# READING PASSAGE
╔══

The scrubString function must handle null and undefined inputs without throwing, because event.error?.message can be undefined on non-standard thrown values (for example, throw 42 or throw { code: 500 }).

6. Enable Datadog Sensitive Data Scanner as a defense-in-depth layer

Client-side beforeSend scrubbing is your primary control, but it runs in untrusted code. A browser extension, a CSP: 'unsafe-eval' violation, or a JS parse error before instrumentation loads can leave beforeSend unwired. Datadog’s Sensitive Data Scanner applies server-side redaction rules to every ingested event.

Configure the scanner in Datadog: Organization Settings → Sensitive Data Scanner → Add Scanning Group. Create a rule matching the error.message attribute path with Datadog’s built-in “Email Address” pattern. This does not replace beforeSend — it is a backstop for events that slip through.

The latency of Sensitive Data Scanner redaction means events are briefly visible in the Datadog UI before redaction completes (typically within seconds). For applications with strict data residency requirements, combine beforeSend with Datadog’s EU region endpoint (site: 'datadoghq.eu') and confirm that the Sensitive Data Scanner is enabled within the EU-region organization.

Verification

After deploying the beforeSend hook, trigger a test error that contains known PII and confirm the scrubbed version appears in the Datadog RUM console.

╚══

# EXTRACTED MATERIAL
╔══

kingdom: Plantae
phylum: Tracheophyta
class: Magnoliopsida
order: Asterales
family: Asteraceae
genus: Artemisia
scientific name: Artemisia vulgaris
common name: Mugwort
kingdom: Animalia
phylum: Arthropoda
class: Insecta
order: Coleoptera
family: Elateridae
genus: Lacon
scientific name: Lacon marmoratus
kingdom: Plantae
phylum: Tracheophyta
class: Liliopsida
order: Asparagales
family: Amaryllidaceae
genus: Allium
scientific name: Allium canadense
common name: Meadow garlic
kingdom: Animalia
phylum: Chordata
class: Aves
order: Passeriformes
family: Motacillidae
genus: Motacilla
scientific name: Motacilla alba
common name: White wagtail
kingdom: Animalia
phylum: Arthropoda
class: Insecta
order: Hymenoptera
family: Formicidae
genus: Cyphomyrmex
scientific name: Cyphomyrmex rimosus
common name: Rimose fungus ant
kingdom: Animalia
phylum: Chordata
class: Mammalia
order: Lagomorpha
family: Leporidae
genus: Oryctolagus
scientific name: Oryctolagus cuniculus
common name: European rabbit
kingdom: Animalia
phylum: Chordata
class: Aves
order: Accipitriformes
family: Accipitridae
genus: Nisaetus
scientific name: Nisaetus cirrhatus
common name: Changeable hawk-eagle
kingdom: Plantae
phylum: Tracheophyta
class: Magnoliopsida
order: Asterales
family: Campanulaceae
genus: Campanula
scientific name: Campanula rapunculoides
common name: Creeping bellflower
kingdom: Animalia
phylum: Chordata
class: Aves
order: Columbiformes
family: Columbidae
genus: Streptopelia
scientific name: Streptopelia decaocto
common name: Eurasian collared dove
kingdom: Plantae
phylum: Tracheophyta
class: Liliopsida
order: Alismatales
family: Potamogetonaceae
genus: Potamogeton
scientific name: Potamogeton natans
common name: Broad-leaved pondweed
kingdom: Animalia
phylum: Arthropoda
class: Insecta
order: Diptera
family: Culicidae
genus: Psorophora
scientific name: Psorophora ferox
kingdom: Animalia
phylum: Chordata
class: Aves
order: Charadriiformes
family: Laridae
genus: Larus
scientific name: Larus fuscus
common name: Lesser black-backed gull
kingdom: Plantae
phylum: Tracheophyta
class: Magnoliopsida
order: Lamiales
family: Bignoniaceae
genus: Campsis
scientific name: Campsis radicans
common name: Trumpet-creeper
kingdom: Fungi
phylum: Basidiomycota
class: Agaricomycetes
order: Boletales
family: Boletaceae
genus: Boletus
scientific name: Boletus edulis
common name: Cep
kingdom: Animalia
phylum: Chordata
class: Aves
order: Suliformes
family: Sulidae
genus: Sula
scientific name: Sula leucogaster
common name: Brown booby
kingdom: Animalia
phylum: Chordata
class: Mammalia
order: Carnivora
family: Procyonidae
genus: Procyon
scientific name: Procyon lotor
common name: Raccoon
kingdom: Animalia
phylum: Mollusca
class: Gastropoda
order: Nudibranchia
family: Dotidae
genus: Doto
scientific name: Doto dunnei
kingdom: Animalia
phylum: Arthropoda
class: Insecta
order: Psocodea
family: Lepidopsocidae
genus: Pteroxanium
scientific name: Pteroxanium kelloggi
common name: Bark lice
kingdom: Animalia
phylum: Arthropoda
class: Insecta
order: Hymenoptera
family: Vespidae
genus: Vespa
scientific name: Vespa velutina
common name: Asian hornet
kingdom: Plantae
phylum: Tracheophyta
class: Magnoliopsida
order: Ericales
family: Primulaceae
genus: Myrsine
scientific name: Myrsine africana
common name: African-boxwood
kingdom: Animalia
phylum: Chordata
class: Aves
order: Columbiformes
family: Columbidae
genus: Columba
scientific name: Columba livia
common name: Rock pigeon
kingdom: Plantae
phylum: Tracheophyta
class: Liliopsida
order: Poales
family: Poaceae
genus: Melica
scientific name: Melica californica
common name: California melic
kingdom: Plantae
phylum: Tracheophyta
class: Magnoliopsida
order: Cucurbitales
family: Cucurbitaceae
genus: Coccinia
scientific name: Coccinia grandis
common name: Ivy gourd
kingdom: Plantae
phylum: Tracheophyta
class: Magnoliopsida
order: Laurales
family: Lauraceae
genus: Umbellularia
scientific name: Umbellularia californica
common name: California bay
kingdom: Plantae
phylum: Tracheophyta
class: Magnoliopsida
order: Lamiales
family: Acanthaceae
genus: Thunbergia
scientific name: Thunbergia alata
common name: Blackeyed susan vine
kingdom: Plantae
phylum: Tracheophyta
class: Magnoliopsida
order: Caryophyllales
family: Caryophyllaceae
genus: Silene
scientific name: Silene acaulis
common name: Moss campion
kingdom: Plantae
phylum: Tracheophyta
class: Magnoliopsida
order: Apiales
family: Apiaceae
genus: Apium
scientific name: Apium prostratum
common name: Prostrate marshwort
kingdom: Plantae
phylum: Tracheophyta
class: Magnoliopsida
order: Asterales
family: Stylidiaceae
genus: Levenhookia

╚══

# PROBLEM A
In the Datadog scrubbing passage, which built-in pattern should the Sensitive Data Scanner rule use to match the error.message attribute path?
# PROBLEM B
Quote the Datadog scrubbing passage word for word, from "Configure the scanner" up to and including "Datadog RUM console.".

# RESPONSE AREA A
Datadog's built-in "Email Address" pattern.

# RESPONSE AREA B
Configure the scanner in Datadog: Organization Settings → Sensitive Data Scanner → Add Scanning Group. Create a rule matching the error.message attribute path with Datadog’s built-in “Email Address” pattern. This does not replace beforeSend — it is a backstop for events that slip through.

The latency of Sensitive Data Scanner redaction means events are briefly visible in the Datadog UI before redaction completes (typically within seconds). For applications with strict data residency requirements, combine beforeSend with Datadog’s EU region endpoint (site: 'datadoghq.eu') and confirm that the Sensitive Data Scanner is enabled within the EU-region organization.

Verification

After deploying the beforeSend hook, trigger a test error that contains known PII and confirm the scrubbed version appears in the Datadog RUM console.